__Your instructions__: Your answer should hold exactly the lines from the line containing "In xy, outline" through the end of the entries that follow.
Data for review START
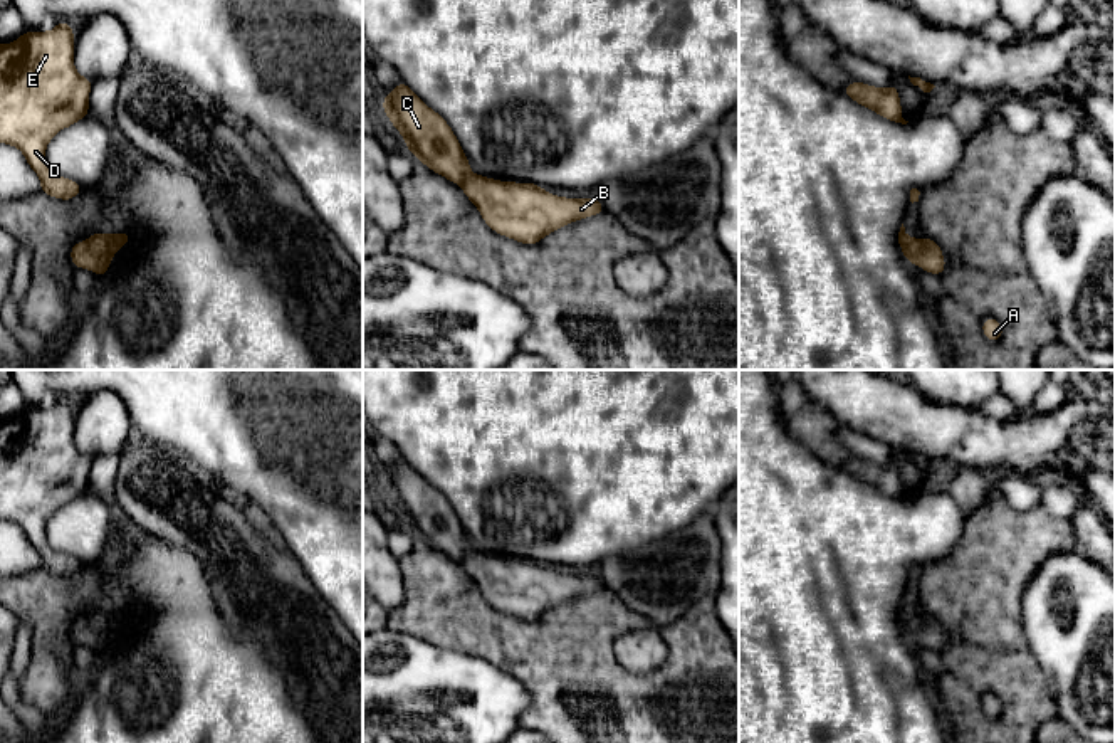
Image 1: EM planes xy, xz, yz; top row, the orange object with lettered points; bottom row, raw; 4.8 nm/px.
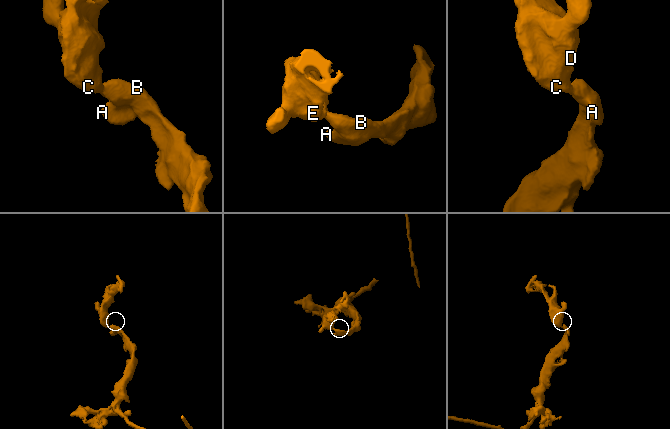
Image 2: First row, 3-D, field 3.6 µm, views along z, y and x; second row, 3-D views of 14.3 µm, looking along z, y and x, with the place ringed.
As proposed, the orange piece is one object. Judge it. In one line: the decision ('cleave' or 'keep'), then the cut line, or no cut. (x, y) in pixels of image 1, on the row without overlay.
keep; cut none

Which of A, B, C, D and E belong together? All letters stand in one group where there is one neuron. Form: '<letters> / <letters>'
A B C D E

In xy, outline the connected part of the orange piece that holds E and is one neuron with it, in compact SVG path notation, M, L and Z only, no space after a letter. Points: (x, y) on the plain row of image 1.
M57 398L50 408L24 408L15 419L0 422L0 519L17 523L29 543L40 553L40 568L72 577L84 565L54 551L45 536L45 523L57 508L89 491L92 457L74 445L72 402Z

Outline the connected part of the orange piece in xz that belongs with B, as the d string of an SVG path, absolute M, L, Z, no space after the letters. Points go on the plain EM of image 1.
M403 457L383 474L383 487L415 535L448 558L458 560L484 598L500 612L534 622L571 598L605 590L598 575L556 573L537 560L474 551L448 499Z

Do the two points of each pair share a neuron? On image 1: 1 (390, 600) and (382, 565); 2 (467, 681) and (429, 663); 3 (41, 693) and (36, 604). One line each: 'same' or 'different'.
Data for review END
__Task solution__:
In xy, outline the connected part of the orange piece that holds E and is one neuron with it, in compact SVG path notation, M, L and Z only, no space after a letter. Points: (x, y) on the plain row of image 1.
M57 398L50 408L24 408L15 419L0 422L0 519L17 523L29 543L40 553L40 568L72 577L84 565L54 551L45 536L45 523L57 508L89 491L92 457L74 445L72 402Z

Outline the connected part of the orange piece in xz that belongs with B, as the d string of an SVG path, absolute M, L, Z, no space after the letters. Points go on the plain EM of image 1.
M403 457L383 474L383 487L415 535L448 558L458 560L484 598L500 612L534 622L571 598L605 590L598 575L556 573L537 560L474 551L448 499Z

Do the two points of each pair share a neuron? On image 1: 1 (390, 600) and (382, 565); 2 (467, 681) and (429, 663); 3 (41, 693) and (36, 604). One line each: 'same' or 'different'.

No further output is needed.